Druon sentit que la baronne fournissait un effort considérable pour se recomposer. Elle demanda d’un ton faussement détaché :
— Vais-je trépasser ?
— C’est-à-dire, il convient d’être…
— Une réponse, messire mire ! Vais-je trépasser, dans combien de temps et dans quelles douleurs ?
— C’est que madame, j’ignore depuis quand l’on cherche à vous occire et quelles doses vous ont été distribuées.
— Julienne ? murmura Igraine qui paraissait revenir à la conscience.
— Je m’en étonnerais, rectifia Druon. Pourquoi aurait-elle eu recours à la magie si elle avait eu à sa disposition un toxique qui a amplement fait la preuve de sa terrible efficacité ?

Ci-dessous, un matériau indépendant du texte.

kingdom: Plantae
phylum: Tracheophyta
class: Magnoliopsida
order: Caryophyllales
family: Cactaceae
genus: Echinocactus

— Si le scélérat, le maudit me tombe entre les pattes, je lui fends la panse et lui fais avaler ses tripes, promit Léon, si posé que tous sentirent qu’il ne s’agissait pas d’une figure de style.
— D’ailleurs, où aurait-elle pu se le procurer ? renchérit la baronne.
— Cela, madame, serait chose assez simple. Les marchands ambulants offrent parfois des denrées bien étranges pour qui a bourse bien pleine. Je ne serais pas surpris qu’elle ait ainsi acheté les têtes de serpent, car je la vois mal chasser la vipère. Toutefois, encore une fois, je doute qu’elle soit l’enherbeuse.
— Il s’agit d’un membre de ma mesnie. Il doit m’être proche pour pouvoir renouveler ses administrations.
Léon examinait ses ongles depuis quelques instants et souligna :
— Je n’ai pas de stries, je ne sens pas l’ail et je ne manifeste aucun symptôme. Or, ainsi que vous l’a dit mon seigneur, messire mire, je partage son boire et son manger.
— Pas mon vin chaud, ni mes épices de chambre 2 , observa la baronne. C’est ainsi que l’on m’empoisonne.
— Qui vous les sert ? demanda le jeune mire.
— Ma foi… le plus souvent Sidonie, parfois Clotilde… Non, je ne peux croire qu’elles me détesteraient au point de…
— Les servants de cuisine peuvent s’en approcher durant la préparation, tenta de la calmer Igraine.
Béatrice d’Antigny se leva d’un bond et la fureur fit trembler sa voix. Elle tempêta :
— Je veux cet enherbeur, je veux lui arracher les yeux et l’écorcher vif moi-même !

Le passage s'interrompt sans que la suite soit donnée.